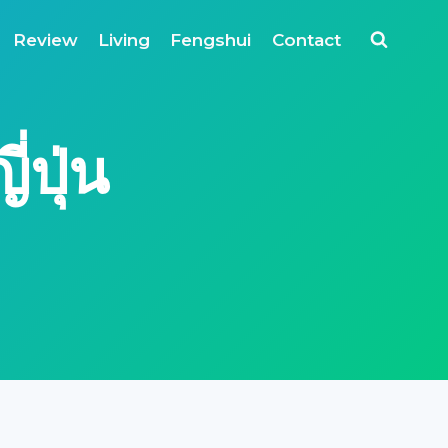
Review
Living
Fengshui
Contact
่ปุ่น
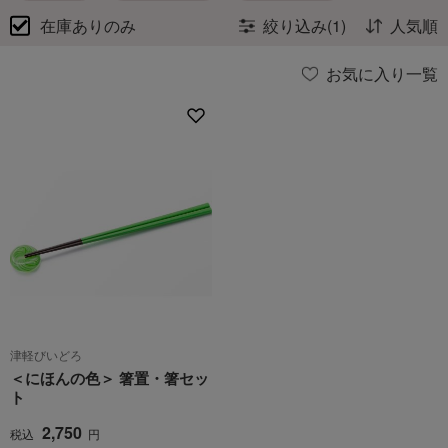
在庫ありのみ
絞り込み(1)
人気順
お気に入り一覧
津軽びいどろ
＜にほんの色＞ 箸置・箸セッ
ト
2,750
税込
円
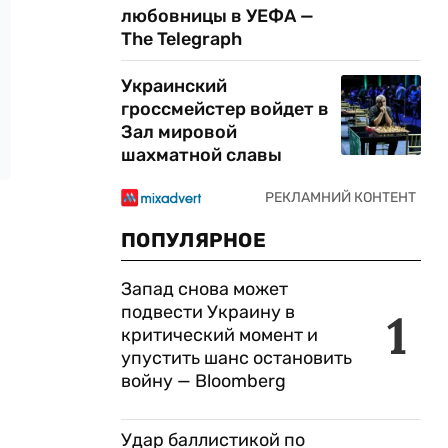
любовницы в УЕФА —
The Telegraph
Украинский
гроссмейстер войдет в
Зал мировой
шахматной славы
ПОПУЛЯРНОЕ
Запад снова может
подвести Украину в
1
критический момент и
упустить шанс остановить
войну — Bloomberg
Удар баллистикой по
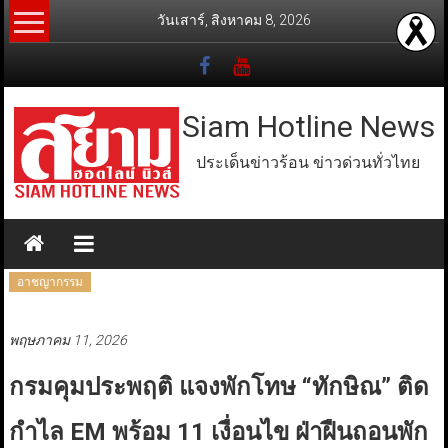
Skip
วันเสาร์, สิงหาคม 8, 2026
to
content
Siam Hotline News
ประเด็นข่าวร้อน ข่าวด่วนทั่วไทย
อาชญากรรม
พฤษภาคม 11, 2026
กรมคุมประพฤติ แจงพักโทษ “ทักษิณ” ติด
กำไล EM พร้อม 11 เงื่อนไข ฝ่าฝืนถอนพัก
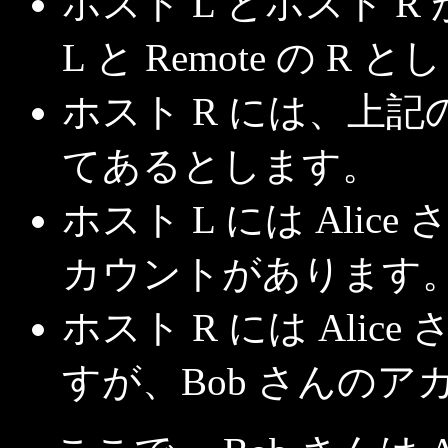
ホスト L とホスト R 
L と Remote の R
ホスト R には、上記の bru
てあるとします。
ホスト L には Alic
カウントがあります
ホスト R には Ali
すが、Bob さんのア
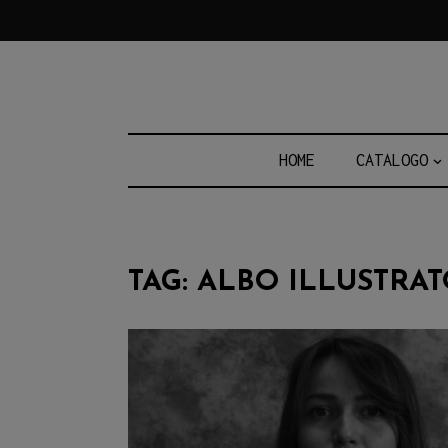
Skip
to
content
HOME
CATALOGO
TAG:
ALBO ILLUSTRA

*HOW TO COMPLETE THIS TASK*. Omit the pictures. Print, word for word, the lines from the beginning of the entries above through the line that holds "критический момент и".

*YOUR SOLUTION*.
Review
Living
Fengshui
Contact
่ปุ่น
在庫ありのみ
絞り込み(1)
人気順
お気に入り一覧
津軽びいどろ
＜にほんの色＞ 箸置・箸セッ
ト
2,750
税込
円
любовницы в УЕФА —
The Telegraph
Украинский
гроссмейстер войдет в
Зал мировой
шахматной славы
ПОПУЛЯРНОЕ
Запад снова может
подвести Украину в
1
критический момент и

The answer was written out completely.